Who better to sample sackfuls of festive-season sandwiches than our own Jay Rayner?
What exactly does the baby Jesus taste like? Or to put it in a rather more obliging manner, how would you describe the flavour of Christmas? Because a defined flavour it must now have. In recent years, for example, a high-street coffee-shop chain (once famous for avoiding tax and therefore doesn’t get a name check), has launched a website specifically to count down to the launch of its Christmas offerings: cue outbreaks of desiccated cinnamon, stale gingerbread and eggnog with the consistency of late winter snot. You fancy a bit of that cosy Danish hygge you’ve heard so much about? You want a multinational corporation to give you a cuddle? Well, get out your wallet, because nothing says Christmas more than a toffee nut latte.
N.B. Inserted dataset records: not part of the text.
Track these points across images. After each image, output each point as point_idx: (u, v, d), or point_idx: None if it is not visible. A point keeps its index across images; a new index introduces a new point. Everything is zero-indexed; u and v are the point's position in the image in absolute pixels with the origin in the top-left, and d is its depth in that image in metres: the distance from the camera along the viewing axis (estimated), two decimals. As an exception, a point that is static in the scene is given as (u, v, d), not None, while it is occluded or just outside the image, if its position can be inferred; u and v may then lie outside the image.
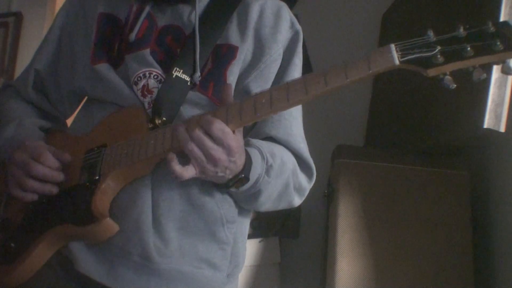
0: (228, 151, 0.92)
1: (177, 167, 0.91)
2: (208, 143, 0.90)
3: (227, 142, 0.91)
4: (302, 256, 2.62)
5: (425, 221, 1.96)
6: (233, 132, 0.93)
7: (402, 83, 2.35)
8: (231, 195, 1.08)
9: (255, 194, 1.04)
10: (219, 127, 0.90)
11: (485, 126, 1.60)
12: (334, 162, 2.14)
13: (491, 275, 1.95)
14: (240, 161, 0.95)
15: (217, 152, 0.91)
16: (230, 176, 0.96)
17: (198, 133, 0.90)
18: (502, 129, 1.60)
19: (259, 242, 2.39)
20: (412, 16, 2.44)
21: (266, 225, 2.41)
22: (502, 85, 1.57)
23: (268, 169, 1.02)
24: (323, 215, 2.32)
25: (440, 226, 1.95)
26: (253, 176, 0.99)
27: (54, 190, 1.04)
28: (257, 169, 1.00)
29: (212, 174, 0.94)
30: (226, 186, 0.99)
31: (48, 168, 1.03)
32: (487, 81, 1.53)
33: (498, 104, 1.60)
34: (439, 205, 1.98)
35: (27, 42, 2.68)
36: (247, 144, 1.04)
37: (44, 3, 2.74)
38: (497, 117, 1.60)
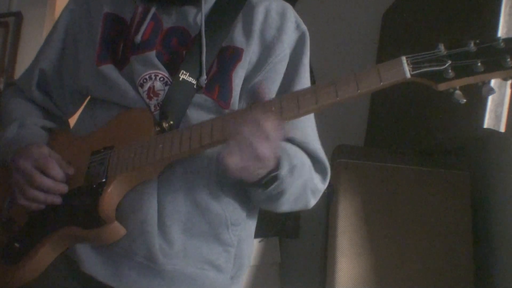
0: (275, 145, 0.90)
1: (230, 152, 0.88)
2: (276, 139, 0.88)
3: (277, 139, 0.89)
4: (302, 256, 2.62)
5: (425, 221, 1.96)
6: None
7: (402, 83, 2.35)
8: (241, 198, 1.07)
9: (278, 194, 1.02)
10: (273, 125, 0.88)
11: (485, 126, 1.60)
12: (334, 162, 2.14)
13: (491, 275, 1.95)
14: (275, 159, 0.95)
15: (266, 148, 0.88)
16: (264, 174, 0.95)
17: (256, 128, 0.87)
18: (502, 129, 1.60)
19: (259, 242, 2.39)
20: (412, 16, 2.44)
21: (266, 225, 2.41)
22: (502, 85, 1.57)
23: (292, 169, 1.01)
24: (323, 215, 2.31)
25: (440, 226, 1.95)
26: (281, 175, 0.98)
27: (58, 200, 1.03)
28: (283, 168, 0.99)
29: (252, 170, 0.92)
30: (258, 185, 0.98)
31: (51, 181, 1.02)
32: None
33: (498, 104, 1.60)
34: (439, 205, 1.98)
35: (27, 42, 2.68)
36: None
37: (44, 3, 2.73)
38: (497, 117, 1.60)
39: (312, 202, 1.14)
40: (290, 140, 1.10)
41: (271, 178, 0.97)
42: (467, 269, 1.91)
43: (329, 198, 2.15)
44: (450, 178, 2.01)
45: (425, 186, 2.01)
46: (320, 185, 1.14)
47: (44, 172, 1.02)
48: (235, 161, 0.88)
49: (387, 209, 1.98)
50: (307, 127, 1.13)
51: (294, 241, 2.62)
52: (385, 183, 2.02)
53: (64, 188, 1.03)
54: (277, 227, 2.49)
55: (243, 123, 0.89)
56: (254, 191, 1.02)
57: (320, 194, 1.15)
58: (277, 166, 0.96)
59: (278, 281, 2.46)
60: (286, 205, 1.08)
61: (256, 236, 1.21)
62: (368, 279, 1.90)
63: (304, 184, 1.08)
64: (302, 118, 1.07)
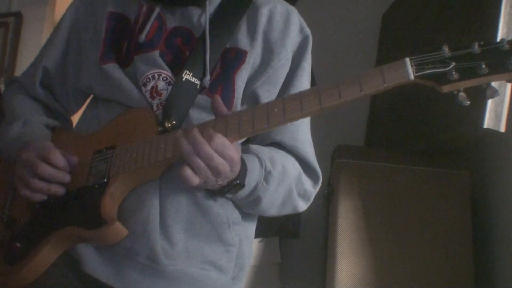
0: (230, 162, 0.92)
1: (189, 171, 0.91)
2: (217, 158, 0.91)
3: (228, 154, 0.91)
4: (302, 256, 2.62)
5: (425, 221, 1.96)
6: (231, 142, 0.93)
7: (405, 85, 2.34)
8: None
9: (254, 201, 1.04)
10: (220, 141, 0.91)
11: (485, 126, 1.61)
12: (334, 162, 2.14)
13: (491, 275, 1.95)
14: (238, 169, 0.96)
15: (222, 165, 0.92)
16: (225, 183, 0.97)
17: (208, 148, 0.90)
18: (502, 129, 1.61)
19: (259, 242, 2.39)
20: (412, 17, 2.44)
21: (266, 225, 2.41)
22: (502, 85, 1.57)
23: (266, 176, 1.02)
24: (323, 215, 2.31)
25: (440, 226, 1.95)
26: (250, 183, 1.00)
27: (61, 190, 1.03)
28: (254, 176, 1.00)
29: (213, 183, 0.95)
30: (222, 192, 0.99)
31: (53, 168, 1.02)
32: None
33: (498, 104, 1.60)
34: (439, 205, 1.98)
35: (27, 42, 2.68)
36: (247, 150, 1.04)
37: (44, 3, 2.74)
38: (497, 117, 1.60)
39: (302, 206, 1.14)
40: (279, 144, 1.11)
41: (235, 186, 0.98)
42: (467, 269, 1.90)
43: (329, 198, 2.15)
44: (450, 178, 2.01)
45: (425, 186, 2.01)
46: (311, 189, 1.14)
47: (47, 161, 1.02)
48: (193, 178, 0.92)
49: (387, 209, 1.98)
50: (297, 131, 1.12)
51: (294, 241, 2.62)
52: (385, 183, 2.02)
53: (66, 177, 1.03)
54: (277, 227, 2.49)
55: (196, 144, 0.91)
56: (220, 196, 1.04)
57: (312, 197, 1.15)
58: (238, 175, 0.97)
59: (278, 281, 2.46)
60: (272, 210, 1.09)
61: (256, 236, 1.21)
62: (368, 279, 1.90)
63: (288, 189, 1.08)
64: (294, 121, 1.08)
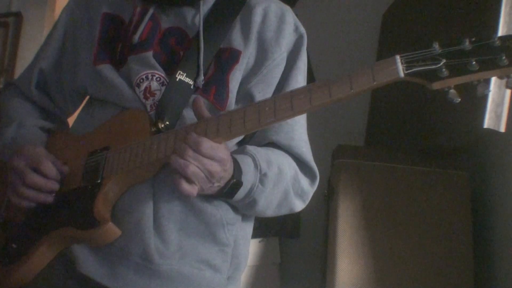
0: (220, 162, 0.93)
1: (186, 186, 0.91)
2: (207, 161, 0.91)
3: (218, 156, 0.92)
4: (302, 256, 2.62)
5: (425, 221, 1.96)
6: (220, 143, 0.93)
7: (402, 83, 2.34)
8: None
9: (250, 203, 1.04)
10: (208, 145, 0.91)
11: (485, 126, 1.60)
12: (334, 162, 2.14)
13: (491, 275, 1.95)
14: (230, 168, 0.96)
15: (213, 166, 0.92)
16: (223, 184, 0.97)
17: (194, 154, 0.90)
18: (502, 129, 1.61)
19: (259, 242, 2.39)
20: (412, 16, 2.44)
21: (266, 225, 2.41)
22: (502, 85, 1.57)
23: (262, 178, 1.02)
24: (323, 215, 2.32)
25: (440, 226, 1.95)
26: (246, 184, 0.99)
27: (49, 199, 1.04)
28: (249, 177, 1.00)
29: (209, 186, 0.95)
30: (220, 194, 0.99)
31: (42, 179, 1.03)
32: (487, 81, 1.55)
33: (498, 104, 1.60)
34: (439, 205, 1.98)
35: (27, 42, 2.68)
36: (243, 151, 1.04)
37: (44, 3, 2.74)
38: (497, 117, 1.60)
39: (299, 205, 1.14)
40: (275, 144, 1.11)
41: (233, 184, 0.97)
42: (467, 269, 1.90)
43: (329, 198, 2.15)
44: (450, 178, 2.01)
45: (425, 186, 2.01)
46: (308, 188, 1.14)
47: (37, 170, 1.03)
48: (192, 189, 0.91)
49: (387, 209, 1.98)
50: (292, 131, 1.12)
51: (294, 241, 2.62)
52: (385, 183, 2.02)
53: (54, 185, 1.04)
54: (277, 227, 2.49)
55: (182, 154, 0.91)
56: (223, 200, 1.04)
57: (309, 197, 1.15)
58: (233, 174, 0.97)
59: (278, 281, 2.46)
60: (269, 211, 1.09)
61: (256, 236, 1.21)
62: (368, 279, 1.90)
63: (285, 191, 1.08)
64: (288, 121, 1.09)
This isn’t actually unreasonable. There is no greater route to memory than through taste and smell. With each spiced waft we are attempting to access a lost feeling: that of being a kid, when Christmas still meant something. And so to the increasingly omnipresent Christmas sandwich, without which no high-street food operation would be complete. You know what we’re talking about: some combination of turkey, stuffing, a sweet jellied sauce claiming to be cranberry, maybe some bacon, perhaps some greens, all slammed between granary bread with the texture of Grandma’s eiderdown.